> [DOCUMENT TEXT]
## begin
The strategy usually includes partnerships among schools, local government and businesses.
The bill, sponsored by House Majority Leader Rick Miera, D-Albuquerque, would establish a uniform definition of community schools, which Muñoz said varies across the state. The bill also lays out a process that would allow districts or schools to apply for community schools grants but says such grants would be “subject to availability of funding.”
Muñoz said the ABC partnership did not seek an appropriation this year, and does not expect grant money to be available soon. However, he said it does create a funding process that could be used if the state receives federal dollars earmarked for community schools.
“I’m hoping the bill gets the state to recognize community schools as a viable vehicle for academic achievement,” Muñoz said.
Miera said he hopes the bill prompts more communities to work together.
“We’re trying to involve the whole student,” Miera said. “So that means we’ve got to partner with the state, the feds, the local entities, families, communities, so that everybody’s working in tandem and nobody is working in isolation.”
## end
> [SHORT EXERCISE A] Decide whether each statement below agrees with the text on the community schools bill. Answer yes or no for each, and quote the words from the text that decide it. (i) The ABC partnership sought an appropriation this year. (ii) The bill would set out one definition of community schools for the state. (iii) Under the bill, community schools grants would depend on whether funding is available.
> [SHORT EXERCISE B] Write the next few sentences of the text on the community schools bill, picking up after its final line.

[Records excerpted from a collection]
## begin
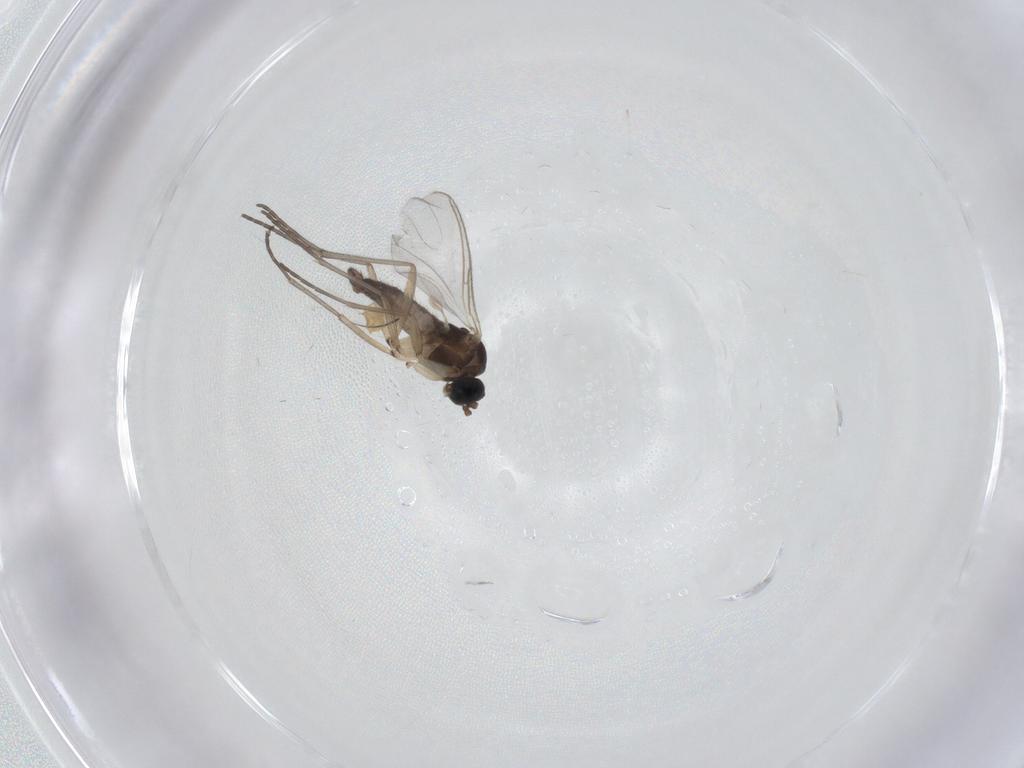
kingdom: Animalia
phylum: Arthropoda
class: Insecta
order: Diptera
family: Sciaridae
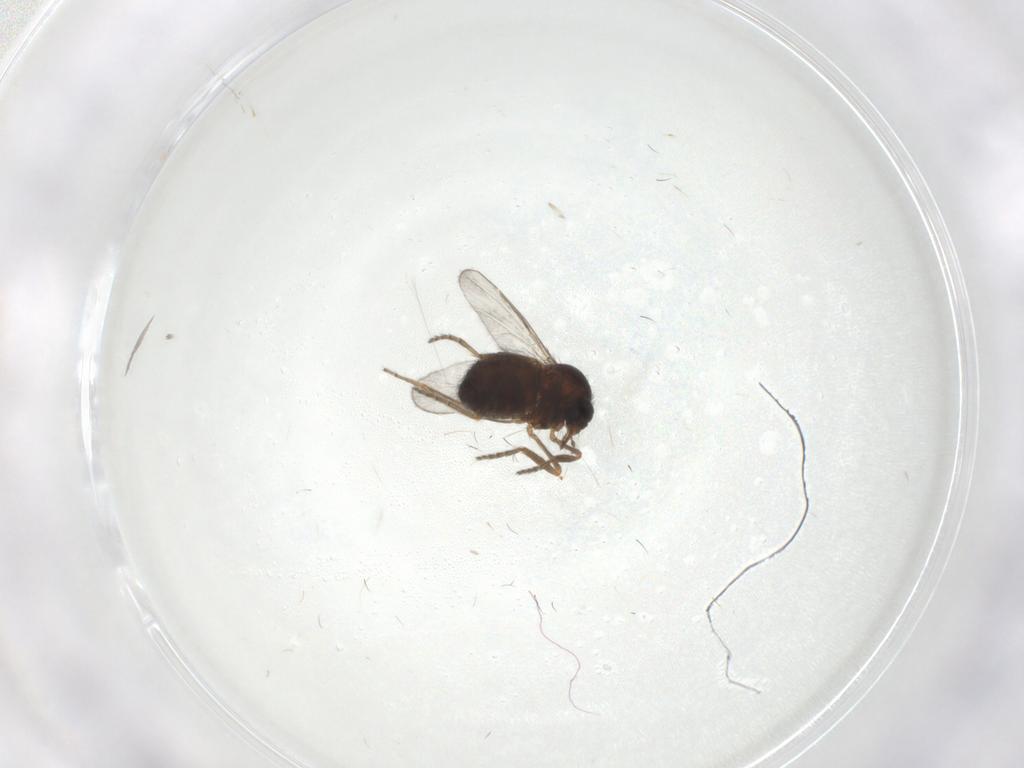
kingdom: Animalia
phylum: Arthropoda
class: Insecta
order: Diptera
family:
## end
> [TASK ANSWER A]
(i) No: "Muñoz said the ABC partnership did not seek an appropriation this year"
(ii) Yes: "would establish a uniform definition of community schools"
(iii) Yes: "such grants would be “subject to availability of funding.”"

> [TASK ANSWER B]
Multiple community organizations have supported the Community Schools Act, including Youth Development Inc. YDI’s vice president, Frank Mirabal, wrote an opinion column for the Journal in January urging passage of the act and touting the benefits of community schools. YDI is currently working with Albuquerque Public Schools to turn West Mesa High School into the district’s first community high school. Grant and Wilson middle schools in APS are already community schools, as are schools in Anthony, Laguna Pueblo and Santa Fe.
Community schools also got their own day at the Legislature this year. A memorial sponsored by Rep. Antonio “Moe” Maestas, D-Albuquerque, designated Feb. 13 “Community Schools Day” at the Legislature. That memorial passed both chambers.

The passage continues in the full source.